Posted by Jake on July 20, 2005 2:27 pm

6 Comments »

  1. Just a quick comment on (2) above: most MMORPG characters top out around level 50 or 60 or so; after that point, your character doesn’t get any stronger and there are no challenging creatures left to battle, so the chararcter pretty much has to get retired.

    Also, most MMORPGs do have stories throughout your character’s development from newbie to level 60, often with definite beginnings and endings, though overall story arcs that run through the entire development of your character are fairly uncommon.

    The whole farming-for-virtual-property thing is nuts, though. I can’t remember the details, but recently someone bought the property and development rights to an island in one MMORPG world for some huge sum. Virtual real-estate.

    Comment by James — July 21, 2005 @ 5:12 am

  2. There’s really no difference in playing an MMO for a monthly fee, and paying a monthly fee for your cable bill, or your satellite radio, or paying to see a movie.

    Except, of course, the MMO form of entertainment is interactive, and includes socializing with other actual people. Where TV, movies, books, and music are for the most part one-sided forms of entertainment, MMOs allow for the player to interact with the entertainment environment as well as other real people. So, I can’t see why people want to condemn another person simply for their choice of the type of entertainment they prefer to pay for with their own hard-earned fiat currency dollars.

    I don’t see how paying a huge corporation like Time Warner or HBO for non-interactive content that pretty much always sucks and is filled full of advertising is any more ridiculous than someone paying monthly to play an online game.

    Also, someone figuring out a way to make money within a system is not necessarily a bad thing. Especially, if as you yourself say, the working conditions are better than the typical crappy sweatshop job available in those markets. Unless, of course, you are completely against free-market capitalism. Which is a whole other discussion.

    Comment by nobody cares — July 22, 2005 @ 3:17 am

  3. Ha, yeah, except they are ruining my in-game economy, damn it! I hate farmers, they are annoying, train mobs on you and kill important things you need for quests.

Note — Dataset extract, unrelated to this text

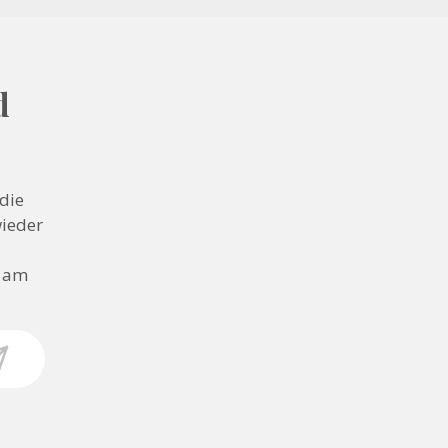
d
die
wieder
n am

You see them everywhere, everyone knows who they are and no one can do anything about it.

    And hitting the lvl cap means nothing. The game devs put out content patches with more and more challenging things to conquer. I have several maxed out characters and I play them all the time, helping level guildie noobs or trying to get that new epic pattern to drop. It’s crack, plain and simple. When you stand up after a full weekend of not showering and sitting in the same chair withour hardly moving, your body screams that maybe you should bust out the bike again and go for a ride. But you just go to bed, roll out to work and come home and plop back down in front of it again. Anyway, you have to save up for that epic mount…

    Comment by Anon — July 27, 2005 @ 9:16 am

  4. Oh, and I should mention that this sort of “gold farming” wouldn’t be a problem if there weren’t consumers out there to pay for it. Same as Wal-Mart or any other big name chain that notoriously abuses their workers. If we as human beings stood up and refused to purchase the products of these known offenders… Personal responsibility for our actions as individuals is the only solution to these types of problems.

    Comment by Anon — July 27, 2005 @ 9:25 am

  5. I saw the same story. I regard this as a clear sign of the impending apocalypse. Make peace with your god, if you believe in that kind of thing. If not, drink heavily.

    Comment by Dr. T — July 29, 2005 @ 6:09 am

  6. I’m of that school that says let people have their crack, if they want it. I wouldn’t make a plea against smoking cigarettes either. Heck, maybe there’s even some money to be made in treating the addiction.